## WHAT YOU WILL DO
Every line below between the line holding "tilt_deg: -4.4" and the line holding "focal_mm: 5.7", inclusive, should be repeated exactly, and all other lines omitted.

------------------------------------

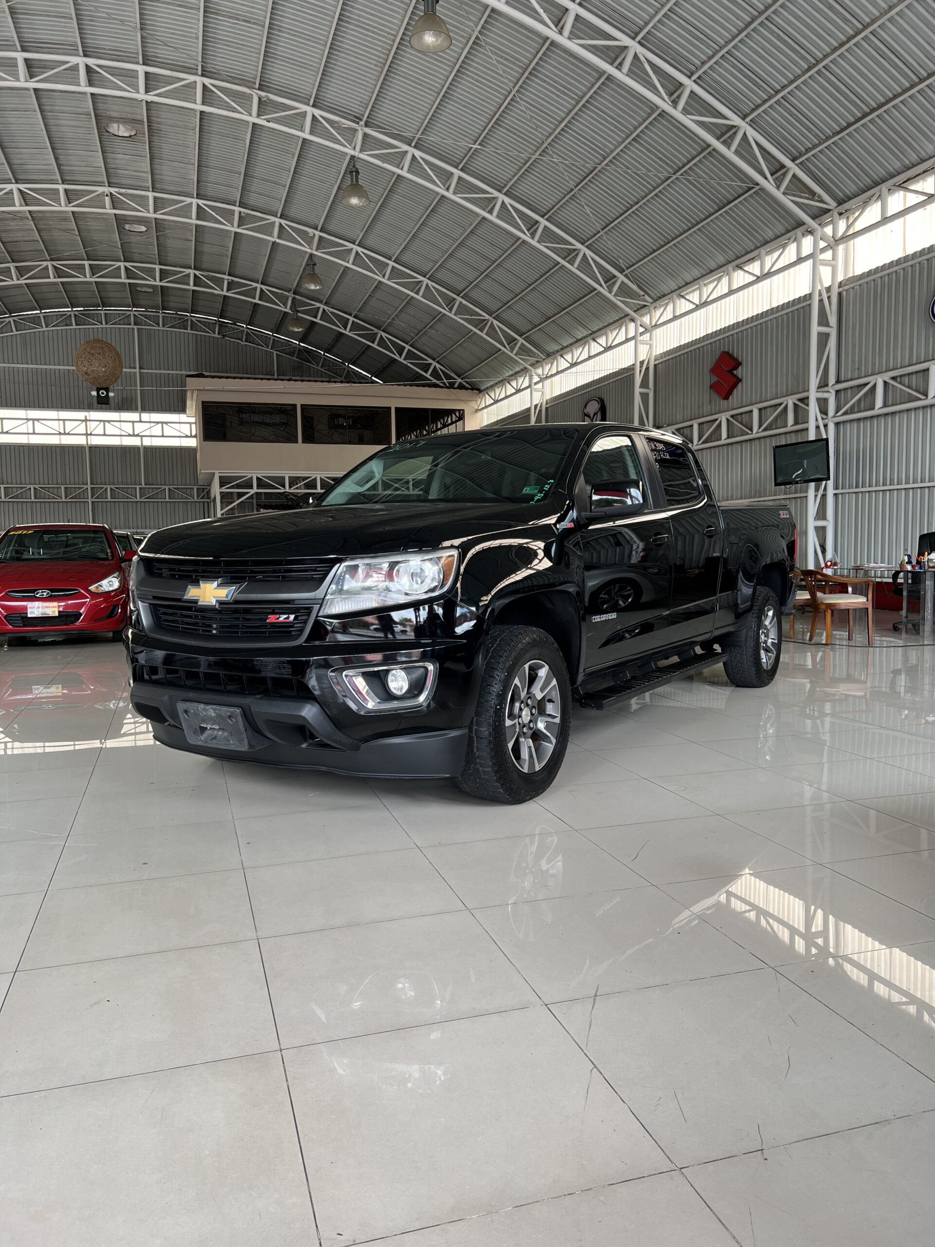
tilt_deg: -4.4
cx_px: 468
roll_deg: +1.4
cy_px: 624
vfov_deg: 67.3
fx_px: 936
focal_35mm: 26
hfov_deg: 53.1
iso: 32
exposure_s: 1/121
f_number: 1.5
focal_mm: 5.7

------------------------------------

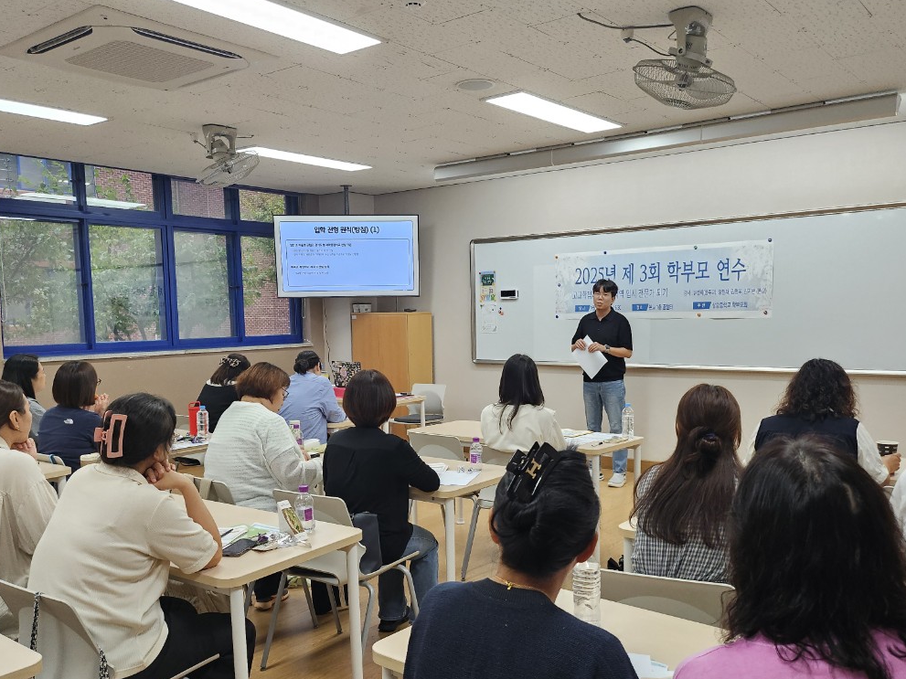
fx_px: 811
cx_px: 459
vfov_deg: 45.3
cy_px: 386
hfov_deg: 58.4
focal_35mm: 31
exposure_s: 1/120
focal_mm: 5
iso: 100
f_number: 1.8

------------------------------------

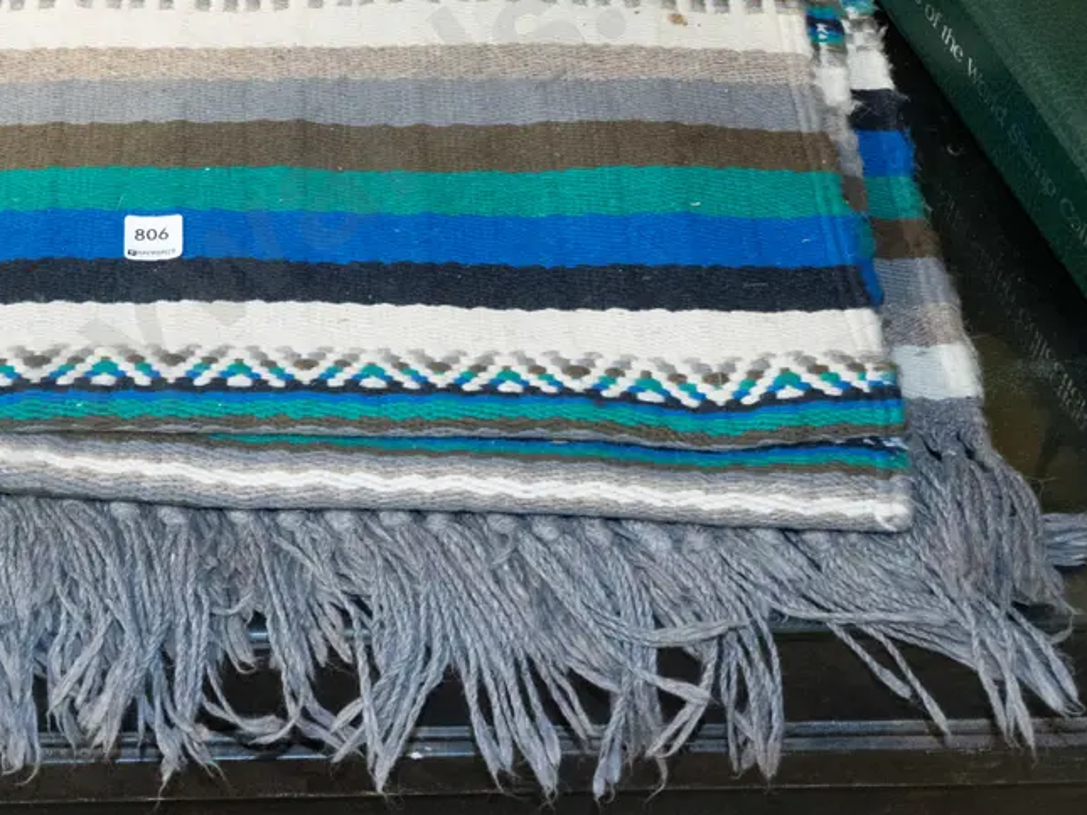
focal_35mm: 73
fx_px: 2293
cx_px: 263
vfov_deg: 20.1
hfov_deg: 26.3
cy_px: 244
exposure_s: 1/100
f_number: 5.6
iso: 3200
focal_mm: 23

------------------------------------

## RESPONSE TO THE TASK
tilt_deg: -4.4
cx_px: 468
roll_deg: +1.4
cy_px: 624
vfov_deg: 67.3
fx_px: 936
focal_35mm: 26
hfov_deg: 53.1
iso: 32
exposure_s: 1/121
f_number: 1.5
focal_mm: 5.7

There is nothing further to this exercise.